> [Requirement]
Reproduce the listing from its first line through the line containing "part at (945, 152): present -> none", changing each "dashed" to "broken" and leaving everything else as it is.

> [Data listing]
— START —
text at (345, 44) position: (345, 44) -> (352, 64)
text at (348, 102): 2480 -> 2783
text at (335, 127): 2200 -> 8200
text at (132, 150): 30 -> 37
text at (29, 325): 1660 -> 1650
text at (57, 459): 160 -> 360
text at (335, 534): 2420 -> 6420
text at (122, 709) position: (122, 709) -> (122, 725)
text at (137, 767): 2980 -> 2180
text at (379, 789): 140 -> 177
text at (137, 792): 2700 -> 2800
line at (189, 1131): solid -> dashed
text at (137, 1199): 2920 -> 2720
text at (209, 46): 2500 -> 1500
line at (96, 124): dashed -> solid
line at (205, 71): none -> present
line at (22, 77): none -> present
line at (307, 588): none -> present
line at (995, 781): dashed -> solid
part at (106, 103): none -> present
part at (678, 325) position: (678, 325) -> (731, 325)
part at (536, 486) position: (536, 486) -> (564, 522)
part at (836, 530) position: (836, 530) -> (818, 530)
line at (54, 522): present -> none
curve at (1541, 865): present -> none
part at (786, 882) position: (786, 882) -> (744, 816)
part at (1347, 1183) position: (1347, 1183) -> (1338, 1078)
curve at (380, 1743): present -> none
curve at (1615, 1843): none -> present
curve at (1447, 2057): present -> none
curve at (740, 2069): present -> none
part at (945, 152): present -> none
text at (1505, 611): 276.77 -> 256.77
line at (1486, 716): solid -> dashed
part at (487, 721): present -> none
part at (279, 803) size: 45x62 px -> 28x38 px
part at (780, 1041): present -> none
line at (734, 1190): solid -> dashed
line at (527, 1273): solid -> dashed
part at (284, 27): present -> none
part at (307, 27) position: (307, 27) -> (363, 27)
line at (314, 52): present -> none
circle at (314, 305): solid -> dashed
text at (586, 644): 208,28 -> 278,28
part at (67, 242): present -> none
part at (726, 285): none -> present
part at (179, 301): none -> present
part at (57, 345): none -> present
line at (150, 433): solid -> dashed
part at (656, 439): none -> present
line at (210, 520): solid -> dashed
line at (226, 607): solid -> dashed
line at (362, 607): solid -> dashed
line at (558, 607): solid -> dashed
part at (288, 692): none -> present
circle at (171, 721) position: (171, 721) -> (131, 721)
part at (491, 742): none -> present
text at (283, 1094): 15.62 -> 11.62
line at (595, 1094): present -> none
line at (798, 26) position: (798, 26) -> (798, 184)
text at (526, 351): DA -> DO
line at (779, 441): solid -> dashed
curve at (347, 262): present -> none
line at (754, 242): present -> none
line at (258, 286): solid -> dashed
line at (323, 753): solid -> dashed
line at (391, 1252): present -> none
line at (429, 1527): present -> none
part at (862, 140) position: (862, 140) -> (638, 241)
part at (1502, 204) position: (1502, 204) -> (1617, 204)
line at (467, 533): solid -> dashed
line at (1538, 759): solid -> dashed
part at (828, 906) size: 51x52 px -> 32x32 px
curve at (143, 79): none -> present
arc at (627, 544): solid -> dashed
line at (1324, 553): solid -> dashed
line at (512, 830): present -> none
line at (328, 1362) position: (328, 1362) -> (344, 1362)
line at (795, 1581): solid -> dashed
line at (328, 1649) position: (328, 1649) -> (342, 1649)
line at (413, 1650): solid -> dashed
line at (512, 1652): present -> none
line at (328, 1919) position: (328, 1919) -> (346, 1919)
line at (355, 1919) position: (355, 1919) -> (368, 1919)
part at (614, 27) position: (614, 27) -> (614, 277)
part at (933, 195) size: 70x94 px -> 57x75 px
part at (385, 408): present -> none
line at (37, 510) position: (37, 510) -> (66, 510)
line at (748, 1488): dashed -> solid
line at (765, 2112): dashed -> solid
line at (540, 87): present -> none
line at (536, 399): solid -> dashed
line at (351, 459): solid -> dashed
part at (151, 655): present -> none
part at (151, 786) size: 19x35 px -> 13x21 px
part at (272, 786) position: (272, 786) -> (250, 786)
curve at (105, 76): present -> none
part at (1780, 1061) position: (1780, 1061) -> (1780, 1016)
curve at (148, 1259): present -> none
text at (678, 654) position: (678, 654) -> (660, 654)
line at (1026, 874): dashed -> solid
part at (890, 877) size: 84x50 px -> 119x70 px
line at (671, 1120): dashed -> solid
— END —
> [Worked solution]
text at (345, 44) position: (345, 44) -> (352, 64)
text at (348, 102): 2480 -> 2783
text at (335, 127): 2200 -> 8200
text at (132, 150): 30 -> 37
text at (29, 325): 1660 -> 1650
text at (57, 459): 160 -> 360
text at (335, 534): 2420 -> 6420
text at (122, 709) position: (122, 709) -> (122, 725)
text at (137, 767): 2980 -> 2180
text at (379, 789): 140 -> 177
text at (137, 792): 2700 -> 2800
line at (189, 1131): solid -> broken
text at (137, 1199): 2920 -> 2720
text at (209, 46): 2500 -> 1500
line at (96, 124): broken -> solid
line at (205, 71): none -> present
line at (22, 77): none -> present
line at (307, 588): none -> present
line at (995, 781): broken -> solid
part at (106, 103): none -> present
part at (678, 325) position: (678, 325) -> (731, 325)
part at (536, 486) position: (536, 486) -> (564, 522)
part at (836, 530) position: (836, 530) -> (818, 530)
line at (54, 522): present -> none
curve at (1541, 865): present -> none
part at (786, 882) position: (786, 882) -> (744, 816)
part at (1347, 1183) position: (1347, 1183) -> (1338, 1078)
curve at (380, 1743): present -> none
curve at (1615, 1843): none -> present
curve at (1447, 2057): present -> none
curve at (740, 2069): present -> none
part at (945, 152): present -> none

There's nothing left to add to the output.